Questo è possibile e, dallo stato di "dipendenza fisica" anche se con molta sofferenza, si
può uscire in un lasso
di tempo relativamente breve e anche se il processo di disintossicazione viene imposto coattivamente. Rimane,
però, una dipendenza di tipo psicologico (che in caso di sottomissione a "terapie" di disintossicazione
coattive
ne esce rafforzata) e rimane il fatto che la droga in sé era stata, specie agli inizi, una esperienza
gradevole della
quale si ha nostalgia, che il ricordo fa apparire ancora migliore e che si può desiderare di riprovare.
L'unica via per uscire da questo "circolo vizioso" può essere quella della scoperta di stimoli
positivi, desideri,
aspirazioni, scopi di vita tali da far passare in secondo piano il tipo di gratificazione che si può trovare
nel piacere
di drogarsi. Chi per amicizia, senso di solidarietà umana, o altro si rapporta con persone in quella
situazione col
proposito di aiutarle, è a quella scoperta che può proporsi di aiutarle ad arrivare.

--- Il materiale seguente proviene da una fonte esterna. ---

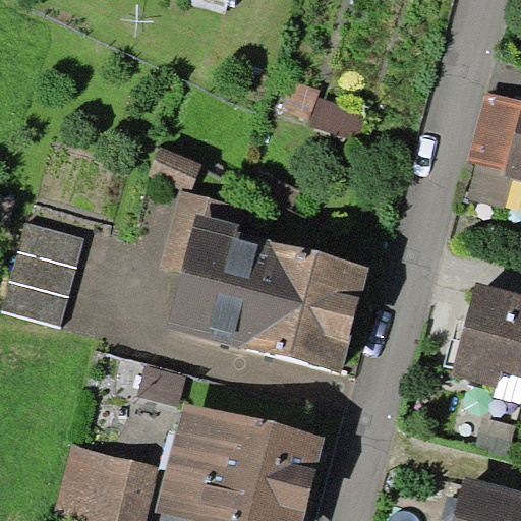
[(309,117),(320,91),(292,80),(283,108),(309,117)]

Si tratta
cioè, di offrire delle
valide ragioni per rinunciare a qualcosa, che è contemporaneamente tanto piacevole quanto nociva, che
non
consistano solo e soltanto nel dire a qualcuno: "ti fa male", "è sbagliato" o "se fai così ti
mettono in galera". Aiutare, cioè, a trovare delle buone ragioni per una buona scelta che deve, per
essere "scelta", essere libera. Perciò,
non potrà essere e dirsi veramente libero dal bisogno di ricorrere ad una droga se non chi sia, volendolo,
in grado
di venirne in possesso quando vuole e senza alcuna difficoltà o ostacolo. Per paradossale che possa
apparire, la
precondizione perché l'abuso di droghe possa cessare di essere un "male sociale" è quella che
qualsiasi sostanza
che rientri nella generale (e generica) categoria delle "droghe" venga ad essere svincolata da qualsiasi controllo
o divieto e lasciata perfettamente libera e alla portata di chiunque la desideri.